GOAL OF THE EXERCISE
Can you rename every "Volkswagen" in the records below to "VW", change nothing else, and leave the pictures out of your answer?

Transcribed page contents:
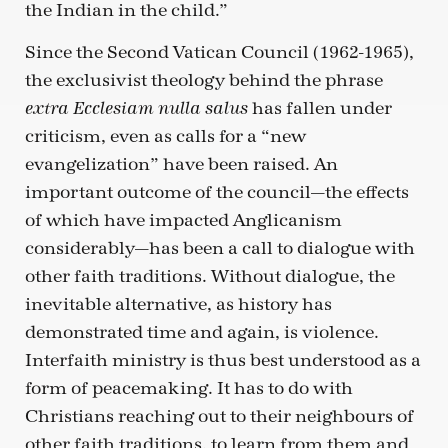
the Indian in the child.”
Since the Second Vatican Council (1962-1965),
the exclusivist theology behind the phrase
has fallen under
extra Ecclesiam nulla salus
criticism, even as calls for a “new
evangelization” have been raised. An
important outcome of the council—the effects
of which have impacted Anglicanism
considerably—has been a call to dialogue with
other faith traditions. Without dialogue, the
inevitable alternative, as history has
demonstrated time and again, is violence.
Interfaith ministry is thus best understood as a
form of peacemaking. It has to do with
Christians reaching out to their neighbours of
other faith traditions, to learn from them and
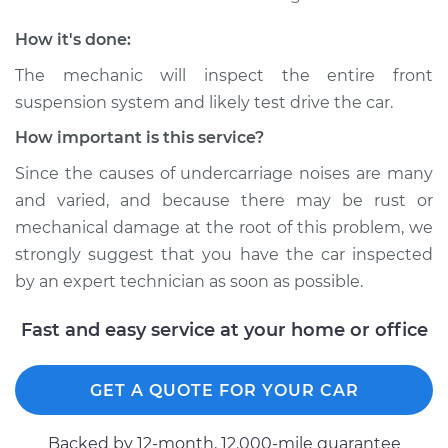
1971 Volkswagen
Transporter
How it's done:
H4-1.6L
The mechanic will inspect the entire front
Service type
Clunking noise
suspension system and likely test drive the car.
when I drive over
How important is this service?
bumps Inspection
Since the causes of undercarriage noises are many
Estimate
$94.99
and varied, and because there may be rust or
mechanical damage at the root of this problem, we
Shop/Dealer Price
$104.99
-
$112.48
strongly suggest that you have the car inspected
by an expert technician as soon as possible.
Fast and easy service at your home or office
1988 Volkswagen
Transporter
H4-2.1L
GET A QUOTE FOR YOUR CAR
Service type
Clunking noise
Backed by 12-month, 12.000-mile guarantee
when I drive over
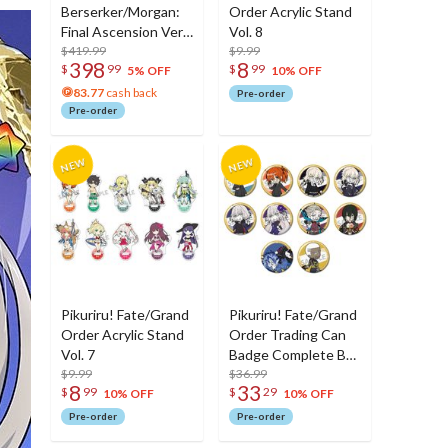
Berserker/Morgan:
Order Acrylic Stand
Final Ascension Ver.
Vol. 8
1/7 Scale Figure
$419.99
$9.99
398
8
$
99
$
99
5% OFF
10% OFF
83.77
cash back
Pre-order
Pre-order
Pikuriru! Fate/Grand
Pikuriru! Fate/Grand
Order Acrylic Stand
Order Trading Can
Vol. 7
Badge Complete Box
$9.99
Set Vol. 8
$36.99
8
33
$
99
$
29
10% OFF
10% OFF
Pre-order
Pre-order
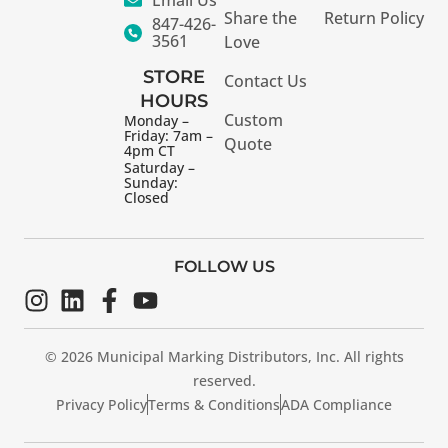
Share the
Return Policy
847-426-
3561
Love
STORE
Contact Us
HOURS
Custom
Monday –
Friday: 7am –
Quote
4pm CT
Saturday –
Sunday:
Closed
FOLLOW US
© 2026 Municipal Marking Distributors, Inc. All rights
reserved.
Privacy Policy
Terms & Conditions
ADA Compliance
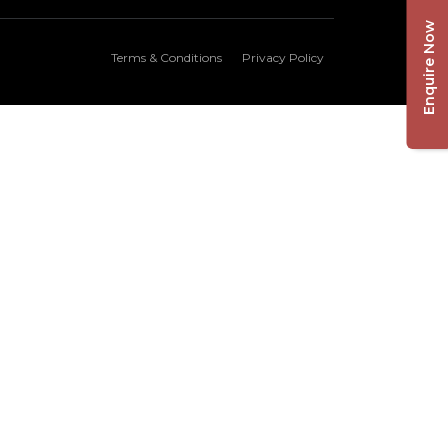
Enquire Now
Terms & Conditions
Privacy Policy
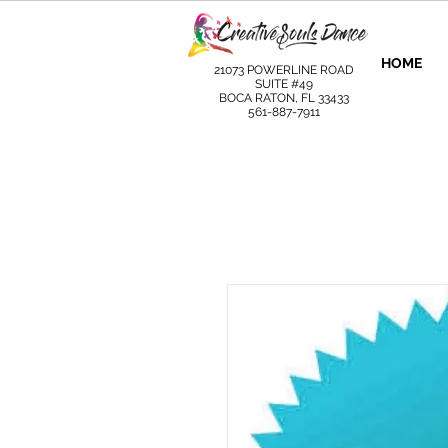
HOME
21073 POWERLINE ROAD
SUITE #49
BOCA RATON, FL 33433
561-887-7911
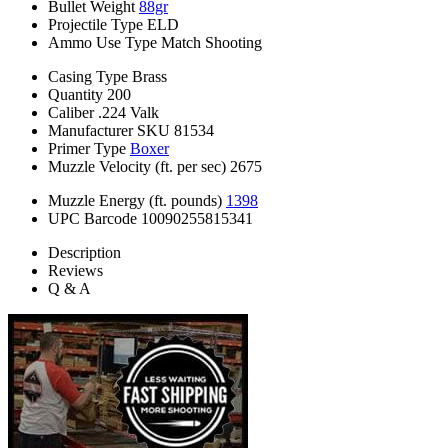
Bullet Weight
88gr
Projectile Type
ELD
Ammo Use Type
Match Shooting
Casing Type
Brass
Quantity
200
Caliber
.224 Valk
Manufacturer SKU
81534
Primer Type
Boxer
Muzzle Velocity (ft. per sec)
2675
Muzzle Energy (ft. pounds)
1398
UPC Barcode
10090255815341
Description
Reviews
Q & A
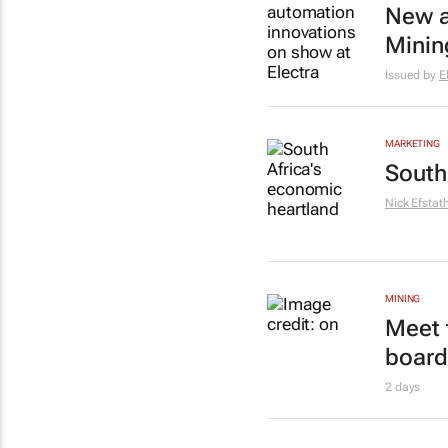
New a
Minin
Issued by
E
MARKETING
South
Nick Efstat
MINING
Meet 
board
2 days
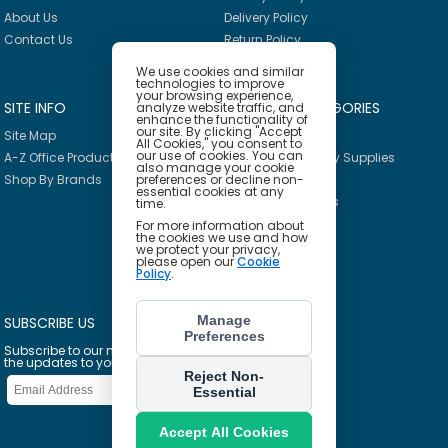
About Us
Delivery Policy
Contact Us
Return Policy
We use cookies and similar
technologies to improve
your browsing experience,
SITE INFO
PRODUCT CATEGORIES
analyze website traffic, and
enhance the functionality of
our site. By clicking "Accept
Site Map
Breakroom
All Cookies," you consent to
our use of cookies. You can
A-Z Office Products
Janitorial & Facility Supplies
also manage your cookie
Shop By Brands
preferences or decline non-
Safety & PPE
essential cookies at any
Furniture & Interiors
time.
Office Supplies
For more information about
the cookies we use and how
Technology
we protect your privacy,
please open our
Cookie
School Supplies
Policy
.
Ink & Toner Finder
Manage
SUBSCRIBE US
Preferences
Subscribe to our mailing list to get
the updates to your email inbox
Reject Non-
Essential
Accept All Cookies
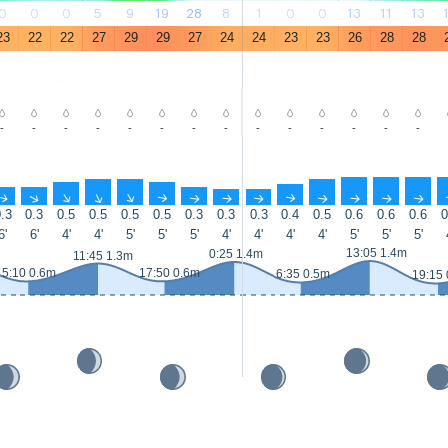
0
0
0
5
9
19
28
8
1
0
0
13
11
13
23
22
22
27
29
29
27
24
24
23
23
26
28
28
-
-
-
-
-
-
-
-
-
-
-
-
-
-
↑
↑
↑
↑
↑
↑
↑
↑
↑
↑
↑
↑
↑
↑
.3
0.3
0.5
0.5
0.5
0.5
0.3
0.3
0.3
0.4
0.5
0.6
0.6
0.6
0
6'
6'
4'
4'
5'
5'
5'
4'
4'
4'
4'
5'
5'
5'
13:05 1.4m
0:25 1.4m
11:45 1.3m
5:10 0.6m
17:50 0.6m
6:35 0.5m
19:15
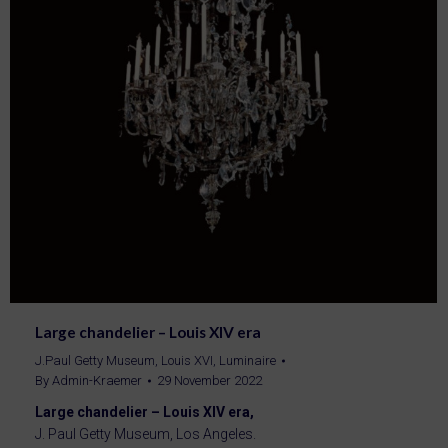
Large chandelier – Louis XIV era
J.Paul Getty Museum
,
Louis XVI
,
Luminaire
By
Admin-Kraemer
29 November 2022
Large chandelier – Louis XIV era,
J. Paul Getty Museum, Los Angeles.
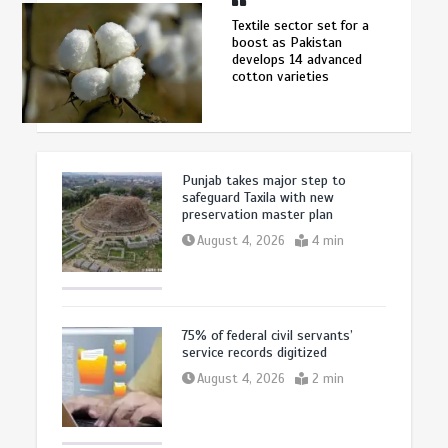
Textile sector set for a
boost as Pakistan
develops 14 advanced
cotton varieties
Punjab takes major step to
safeguard Taxila with new
preservation master plan
August 4, 2026
4 min
75% of federal civil servants’
service records digitized
August 4, 2026
2 min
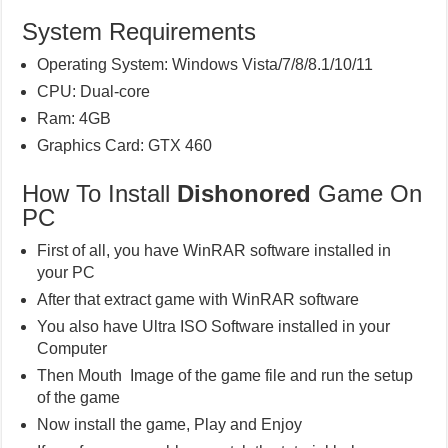
System Requirements
Operating System: Windows Vista/7/8/8.1/10/11
CPU: Dual-core
Ram: 4GB
Graphics Card: GTX 460
How To Install
Dishonored
Game On
PC
First of all, you have WinRAR software installed in
your PC
After that extract game with WinRAR software
You also have Ultra ISO Software installed in your
Computer
Then Mouth Image of the game file and run the setup
of the game
Now install the game, Play and Enjoy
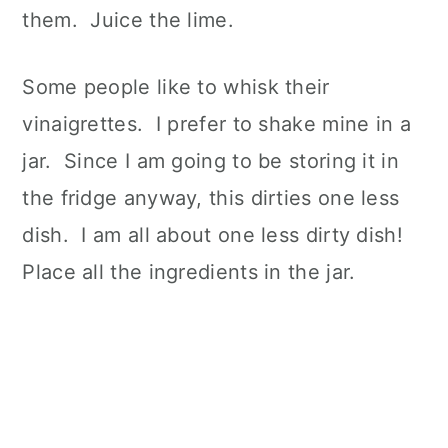
them. Juice the lime.
Some people like to whisk their
vinaigrettes. I prefer to shake mine in a
jar. Since I am going to be storing it in
the fridge anyway, this dirties one less
dish. I am all about one less dirty dish!
Place all the ingredients in the jar.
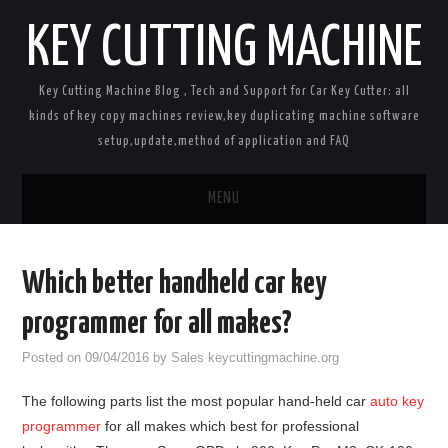
KEY CUTTING MACHINE
Key Cutting Machine Blog , Tech and Support for Car Key Cutter: all
kinds of key copy machines review,key duplicating machine software
setup,update,method of application and FAQ
MENU
Home
Which better handheld car key
Key Cutting Machines
programmer for all makes?
Car Key Programmers
Posted on
09/04/2016
by
Sales keycuttingmachine.org
The following parts list the most popular hand-held car
auto key
Key Cloners
programmer
for all makes which best for professional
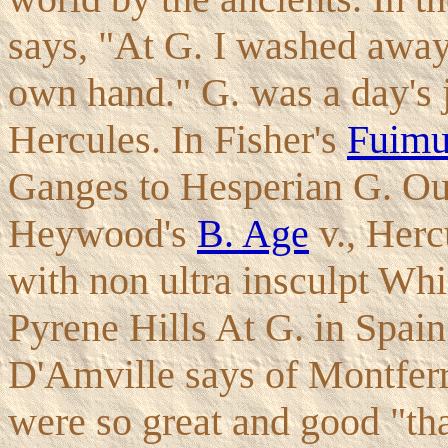
says, "At G. I washed away
own hand." G. was a day's j
Hercules. In Fisher's
Fuim
Ganges to Hesperian G. Ou
Heywood's
B. Age
v., Herc
with non ultra insculpt Wh
Pyrene Hills At G. in Spain
D'Amville says of Montferr
were so great and good "tha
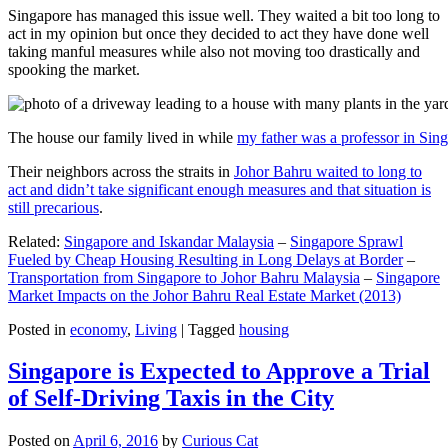
Singapore has managed this issue well. They waited a bit too long to
act in my opinion but once they decided to act they have done well
taking manful measures while also not moving too drastically and
spooking the market.
The house our family lived in while
my father was a professor in Sin
Their neighbors across the straits in
Johor Bahru waited to long to
act and didn’t take significant enough measures and that situation is
still precarious
.
Related:
Singapore and Iskandar Malaysia
–
Singapore Sprawl
Fueled by Cheap Housing Resulting in Long Delays at Border
–
Transportation from Singapore to Johor Bahru Malaysia
–
Singapore
Market Impacts on the Johor Bahru Real Estate Market (2013)
Posted in
economy
,
Living
|
Tagged
housing
Singapore is Expected to Approve a Trial
of Self-Driving Taxis in the City
Posted on
April 6, 2016
by
Curious Cat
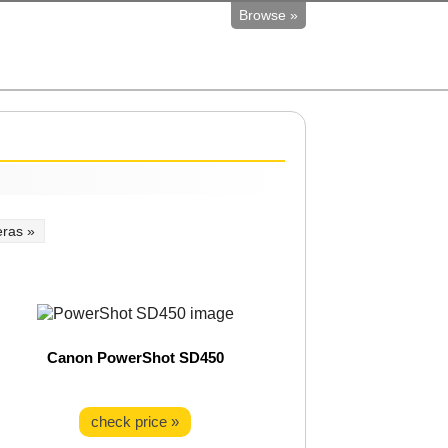
Browse »
ras »
Canon PowerShot SD450
check price »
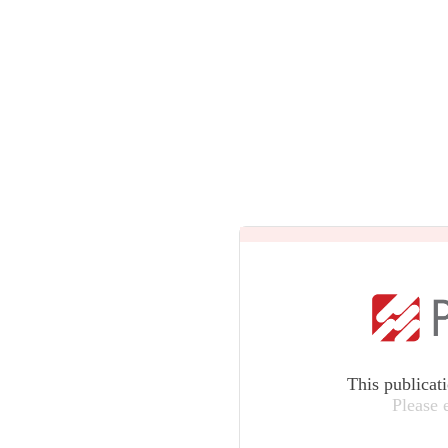
This publicat
Please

RESPONSE FOR THIS EXERCISE
the Indian in the child.”
Since the Second Vatican Council (1962-1965),
the exclusivist theology behind the phrase
has fallen under
extra Ecclesiam nulla salus
criticism, even as calls for a “new
evangelization” have been raised. An
important outcome of the council—the effects
of which have impacted Anglicanism
considerably—has been a call to dialogue with
other faith traditions. Without dialogue, the
inevitable alternative, as history has
demonstrated time and again, is violence.
Interfaith ministry is thus best understood as a
form of peacemaking. It has to do with
Christians reaching out to their neighbours of
other faith traditions, to learn from them and
1971 VW
Transporter
How it's done:
H4-1.6L
The mechanic will inspect the entire front
Service type
Clunking noise
suspension system and likely test drive the car.
when I drive over
How important is this service?
bumps Inspection
Since the causes of undercarriage noises are many
Estimate
$94.99
and varied, and because there may be rust or
mechanical damage at the root of this problem, we
Shop/Dealer Price
$104.99
-
$112.48
strongly suggest that you have the car inspected
by an expert technician as soon as possible.
Fast and easy service at your home or office
1988 VW
Transporter
H4-2.1L
GET A QUOTE FOR YOUR CAR
Service type
Clunking noise
Backed by 12-month, 12.000-mile guarantee
when I drive over
Berserker/Morgan:
Order Acrylic Stand
Final Ascension Ver.
Vol. 8
1/7 Scale Figure
$419.99
$9.99
398
8
$
99
$
99
5% OFF
10% OFF
83.77
cash back
Pre-order
Pre-order
Pikuriru! Fate/Grand
Pikuriru! Fate/Grand
Order Acrylic Stand
Order Trading Can
Vol. 7
Badge Complete Box
$9.99
Set Vol. 8
$36.99
8
33
$
99
$
29
10% OFF
10% OFF
Pre-order
Pre-order
Share the
Return Policy
847-426-
3561
Love
STORE
Contact Us
HOURS
Custom
Monday –
Friday: 7am –
Quote
4pm CT
Saturday –
Sunday:
Closed
FOLLOW US
© 2026 Municipal Marking Distributors, Inc. All rights
reserved.
Privacy Policy
Terms & Conditions
ADA Compliance
Enquire Now
Terms & Conditions
Privacy Policy
HOME
21073 POWERLINE ROAD
SUITE #49
BOCA RATON, FL 33433
561-887-7911
Bullet Weight
88gr
Projectile Type
ELD
Ammo Use Type
Match Shooting
Casing Type
Brass
Quantity
200
Caliber
.224 Valk
Manufacturer SKU
81534
Primer Type
Boxer
Muzzle Velocity (ft. per sec)
2675
Muzzle Energy (ft. pounds)
1398
UPC Barcode
10090255815341
Description
Reviews
Q & A
New a
Minin
Issued by
E
MARKETING
South
Nick Efstat
MINING
Meet 
board
2 days
About Us
Delivery Policy
Contact Us
Return Policy
We use cookies and similar
technologies to improve
your browsing experience,
SITE INFO
PRODUCT CATEGORIES
analyze website traffic, and
enhance the functionality of
our site. By clicking "Accept
Site Map
Breakroom
All Cookies," you consent to
our use of cookies. You can
A-Z Office Products
Janitorial & Facility Supplies
also manage your cookie
Shop By Brands
preferences or decline non-
Safety & PPE
essential cookies at any
Furniture & Interiors
time.
Office Supplies
For more information about
the cookies we use and how
Technology
we protect your privacy,
please open our
Cookie
School Supplies
Policy
.
Ink & Toner Finder
Manage
SUBSCRIBE US
Preferences
Subscribe to our mailing list to get
the updates to your email inbox
Reject Non-
Essential
Accept All Cookies
0
0
0
5
9
19
28
8
1
0
0
13
11
13
23
22
22
27
29
29
27
24
24
23
23
26
28
28
-
-
-
-
-
-
-
-
-
-
-
-
-
-
↑
↑
↑
↑
↑
↑
↑
↑
↑
↑
↑
↑
↑
↑
.3
0.3
0.5
0.5
0.5
0.5
0.3
0.3
0.3
0.4
0.5
0.6
0.6
0.6
0
6'
6'
4'
4'
5'
5'
5'
4'
4'
4'
4'
5'
5'
5'
13:05 1.4m
0:25 1.4m
11:45 1.3m
5:10 0.6m
17:50 0.6m
6:35 0.5m
19:15
Large chandelier – Louis XIV era
J.Paul Getty Museum
,
Louis XVI
,
Luminaire
By
Admin-Kraemer
29 November 2022
Large chandelier – Louis XIV era,
J. Paul Getty Museum, Los Angeles.
Textile sector set for a
boost as Pakistan
develops 14 advanced
cotton varieties
Punjab takes major step to
safeguard Taxila with new
preservation master plan
August 4, 2026
4 min
75% of federal civil servants’
service records digitized
August 4, 2026
2 min
System Requirements
Operating System: Windows Vista/7/8/8.1/10/11
CPU: Dual-core
Ram: 4GB
Graphics Card: GTX 460
How To Install
Dishonored
Game On
PC
First of all, you have WinRAR software installed in
your PC
After that extract game with WinRAR software
You also have Ultra ISO Software installed in your
Computer
Then Mouth Image of the game file and run the setup
of the game
Now install the game, Play and Enjoy
them. Juice the lime.
Some people like to whisk their
vinaigrettes. I prefer to shake mine in a
jar. Since I am going to be storing it in
the fridge anyway, this dirties one less
dish. I am all about one less dirty dish!
Place all the ingredients in the jar.
KEY CUTTING MACHINE
Key Cutting Machine Blog , Tech and Support for Car Key Cutter: all
kinds of key copy machines review,key duplicating machine software
setup,update,method of application and FAQ
MENU
Home
Which better handheld car key
Key Cutting Machines
programmer for all makes?
Car Key Programmers
Posted on
09/04/2016
by
Sales keycuttingmachine.org
The following parts list the most popular hand-held car
auto key
Key Cloners
programmer
for all makes which best for professional
says, "At G. I washed away
own hand." G. was a day's j
Hercules. In Fisher's
Fuim
Ganges to Hesperian G. Ou
Heywood's
B. Age
v., Herc
with non ultra insculpt Wh
Pyrene Hills At G. in Spain
D'Amville says of Montferr
were so great and good "tha
Singapore has managed this issue well. They waited a bit too long to
act in my opinion but once they decided to act they have done well
taking manful measures while also not moving too drastically and
spooking the market.
The house our family lived in while
my father was a professor in Sin
Their neighbors across the straits in
Johor Bahru waited to long to
act and didn’t take significant enough measures and that situation is
still precarious
.
Related:
Singapore and Iskandar Malaysia
–
Singapore Sprawl
Fueled by Cheap Housing Resulting in Long Delays at Border
–
Transportation from Singapore to Johor Bahru Malaysia
–
Singapore
Market Impacts on the Johor Bahru Real Estate Market (2013)
Posted in
economy
,
Living
|
Tagged
housing
Singapore is Expected to Approve a Trial
of Self-Driving Taxis in the City
Posted on
April 6, 2016
by
Curious Cat
Browse »
ras »
Canon PowerShot SD450
check price »
This publicat
Please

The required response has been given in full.